▸ PROMPT
Your answer should be every line from the records that contains "white".

▸ LISTED RECORDS
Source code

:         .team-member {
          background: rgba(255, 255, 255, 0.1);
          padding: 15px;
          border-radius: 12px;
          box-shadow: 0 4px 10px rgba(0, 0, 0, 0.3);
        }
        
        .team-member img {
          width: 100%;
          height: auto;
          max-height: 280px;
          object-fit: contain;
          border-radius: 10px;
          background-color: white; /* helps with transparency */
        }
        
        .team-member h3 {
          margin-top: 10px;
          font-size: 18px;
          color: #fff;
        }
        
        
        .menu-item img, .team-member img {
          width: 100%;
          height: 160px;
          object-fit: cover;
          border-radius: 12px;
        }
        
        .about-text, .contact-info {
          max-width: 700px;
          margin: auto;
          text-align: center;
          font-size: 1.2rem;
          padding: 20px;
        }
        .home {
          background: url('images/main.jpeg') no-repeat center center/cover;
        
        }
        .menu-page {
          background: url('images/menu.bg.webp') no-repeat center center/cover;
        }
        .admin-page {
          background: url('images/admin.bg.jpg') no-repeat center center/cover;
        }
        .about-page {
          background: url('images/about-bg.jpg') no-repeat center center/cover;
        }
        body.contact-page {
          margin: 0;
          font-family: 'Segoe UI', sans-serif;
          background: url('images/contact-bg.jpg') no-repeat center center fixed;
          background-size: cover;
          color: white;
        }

▸ RESULT
          background-color: white; /* helps with transparency */
          color: white;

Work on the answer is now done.